<<<<

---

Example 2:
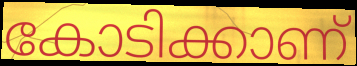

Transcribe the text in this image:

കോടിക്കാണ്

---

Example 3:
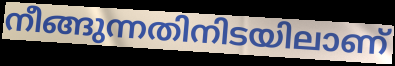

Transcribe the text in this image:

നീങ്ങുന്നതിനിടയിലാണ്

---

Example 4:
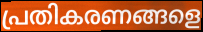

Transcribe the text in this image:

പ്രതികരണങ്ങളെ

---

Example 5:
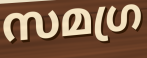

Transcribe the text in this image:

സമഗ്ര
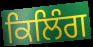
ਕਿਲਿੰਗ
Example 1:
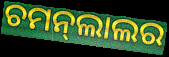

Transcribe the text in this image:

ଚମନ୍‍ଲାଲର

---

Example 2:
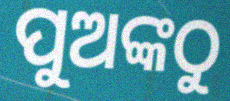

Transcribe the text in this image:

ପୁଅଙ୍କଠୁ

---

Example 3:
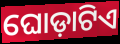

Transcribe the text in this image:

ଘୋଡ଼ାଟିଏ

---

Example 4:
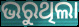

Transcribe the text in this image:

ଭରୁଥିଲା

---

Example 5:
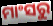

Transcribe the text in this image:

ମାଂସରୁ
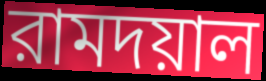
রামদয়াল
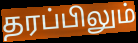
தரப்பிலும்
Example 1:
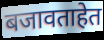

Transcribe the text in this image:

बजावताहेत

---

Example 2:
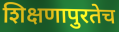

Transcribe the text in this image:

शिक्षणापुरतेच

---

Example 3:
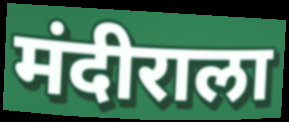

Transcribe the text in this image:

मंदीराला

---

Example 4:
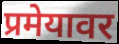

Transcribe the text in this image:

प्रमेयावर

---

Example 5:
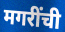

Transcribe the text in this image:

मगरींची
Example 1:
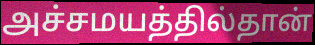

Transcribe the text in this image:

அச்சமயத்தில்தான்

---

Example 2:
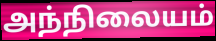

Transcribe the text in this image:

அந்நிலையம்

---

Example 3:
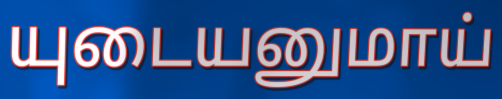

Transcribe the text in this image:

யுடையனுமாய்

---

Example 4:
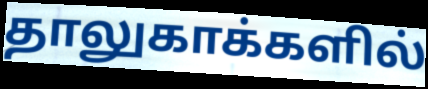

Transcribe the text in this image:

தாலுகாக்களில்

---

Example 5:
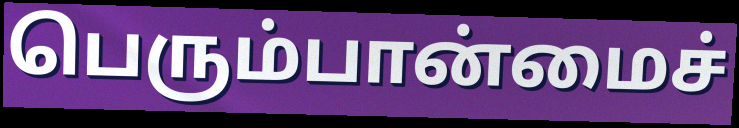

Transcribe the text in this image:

>>>>

TO DO: Write out the data again word for word, minus any images.

ANSWER SPACE:
---

Example 2:

Transcribe the text in this image:

കോടിക്കാണ്

---

Example 3:

Transcribe the text in this image:

നീങ്ങുന്നതിനിടയിലാണ്

---

Example 4:

Transcribe the text in this image:

പ്രതികരണങ്ങളെ

---

Example 5:

Transcribe the text in this image:

സമഗ്ര
ਕਿਲਿੰਗ
Example 1:

Transcribe the text in this image:

ଚମନ୍‍ଲାଲର

---

Example 2:

Transcribe the text in this image:

ପୁଅଙ୍କଠୁ

---

Example 3:

Transcribe the text in this image:

ଘୋଡ଼ାଟିଏ

---

Example 4:

Transcribe the text in this image:

ଭରୁଥିଲା

---

Example 5:

Transcribe the text in this image:

ମାଂସରୁ
রামদয়াল
தரப்பிலும்
Example 1:

Transcribe the text in this image:

बजावताहेत

---

Example 2:

Transcribe the text in this image:

शिक्षणापुरतेच

---

Example 3:

Transcribe the text in this image:

मंदीराला

---

Example 4:

Transcribe the text in this image:

प्रमेयावर

---

Example 5:

Transcribe the text in this image:

मगरींची
Example 1:

Transcribe the text in this image:

அச்சமயத்தில்தான்

---

Example 2:

Transcribe the text in this image:

அந்நிலையம்

---

Example 3:

Transcribe the text in this image:

யுடையனுமாய்

---

Example 4:

Transcribe the text in this image:

தாலுகாக்களில்

---

Example 5:

Transcribe the text in this image:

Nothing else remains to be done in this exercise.